◆ SOURCE DOCUMENT:
***
# Backyard Beekeeper that develops bad neighbor relation issues ... to the extremes?



## TWall (May 19, 2010)

I have not run into problems that extreme. I did have bees going to a neighbors pollen late one summer. I moved the hives for a few weeks. Once the pool went down I brought the bees back. My bees are inside a six-foot privacy fence. It not only helps them gain altitude when foraging, it keeps hive numbers and size my business. Most of my neighbors do not know I have bees.

Tom


----------



## Oldtimer (Jul 4, 2010)

Just heard a story last night while helping my buddy move his one hive back to his house.

He lives on a 1/4 acre plot in the suburbs, there were neighbour issues with the bees so he moved them out. Some time later he discovered a pile of rubbish in his neighbors place (who were renters) had been thrown over his fence. So, he threw it back over. 

Neighbors then fronted up to him, confrontation ensued and he assisted them off his property. They returned with the police, told a better story, and my friend was issued written notice to remove the rubbish, which was not even his.
***
◆ INPUT MATERIAL:
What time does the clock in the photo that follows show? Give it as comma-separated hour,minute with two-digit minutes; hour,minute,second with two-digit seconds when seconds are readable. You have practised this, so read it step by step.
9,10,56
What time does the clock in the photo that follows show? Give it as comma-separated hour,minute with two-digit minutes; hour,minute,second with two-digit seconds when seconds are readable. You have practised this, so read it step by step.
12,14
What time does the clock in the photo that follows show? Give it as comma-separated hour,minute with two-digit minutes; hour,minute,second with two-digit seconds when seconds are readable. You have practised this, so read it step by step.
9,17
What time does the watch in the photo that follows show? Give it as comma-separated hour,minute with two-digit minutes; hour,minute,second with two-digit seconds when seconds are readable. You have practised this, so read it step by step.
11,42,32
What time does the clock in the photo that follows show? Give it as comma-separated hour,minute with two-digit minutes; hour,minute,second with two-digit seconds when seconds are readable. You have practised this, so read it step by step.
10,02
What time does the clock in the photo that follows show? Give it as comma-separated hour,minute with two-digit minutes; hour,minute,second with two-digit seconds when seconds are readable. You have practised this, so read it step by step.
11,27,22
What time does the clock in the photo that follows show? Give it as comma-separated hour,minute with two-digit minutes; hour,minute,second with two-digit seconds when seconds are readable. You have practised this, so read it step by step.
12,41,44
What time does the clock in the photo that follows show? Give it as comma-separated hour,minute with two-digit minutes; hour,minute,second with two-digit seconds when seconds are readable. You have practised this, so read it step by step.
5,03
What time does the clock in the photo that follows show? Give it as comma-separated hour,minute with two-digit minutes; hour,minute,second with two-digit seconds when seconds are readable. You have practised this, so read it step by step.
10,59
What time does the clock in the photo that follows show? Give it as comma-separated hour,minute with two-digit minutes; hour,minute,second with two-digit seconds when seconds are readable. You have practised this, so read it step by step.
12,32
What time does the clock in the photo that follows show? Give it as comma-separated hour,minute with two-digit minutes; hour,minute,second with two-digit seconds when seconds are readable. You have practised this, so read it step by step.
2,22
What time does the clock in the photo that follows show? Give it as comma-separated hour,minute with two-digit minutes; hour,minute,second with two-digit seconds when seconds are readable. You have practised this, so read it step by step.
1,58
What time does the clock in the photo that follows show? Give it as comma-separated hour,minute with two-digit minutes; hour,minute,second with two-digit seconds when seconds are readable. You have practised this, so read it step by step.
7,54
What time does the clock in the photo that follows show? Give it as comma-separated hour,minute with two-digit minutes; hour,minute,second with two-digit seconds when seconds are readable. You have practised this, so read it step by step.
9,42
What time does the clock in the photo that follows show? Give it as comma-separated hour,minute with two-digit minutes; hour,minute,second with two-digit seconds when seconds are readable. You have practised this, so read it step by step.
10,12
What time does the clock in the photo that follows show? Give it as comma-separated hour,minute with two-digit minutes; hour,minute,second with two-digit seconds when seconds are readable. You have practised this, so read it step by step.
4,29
***
◆ WORK TO COMPLETE:
a) In the beekeeping thread, which things does Oldtimer say the neighbors did after the rubbish was thrown back over the fence?
b) How many lines of the rows contain the word "watch"? Case counts. Give only the number.

◆ SOLUTIONS FOR EACH TASK:
a)
- Fronted up to him
- Returned with the police
- Told a better story

b) 1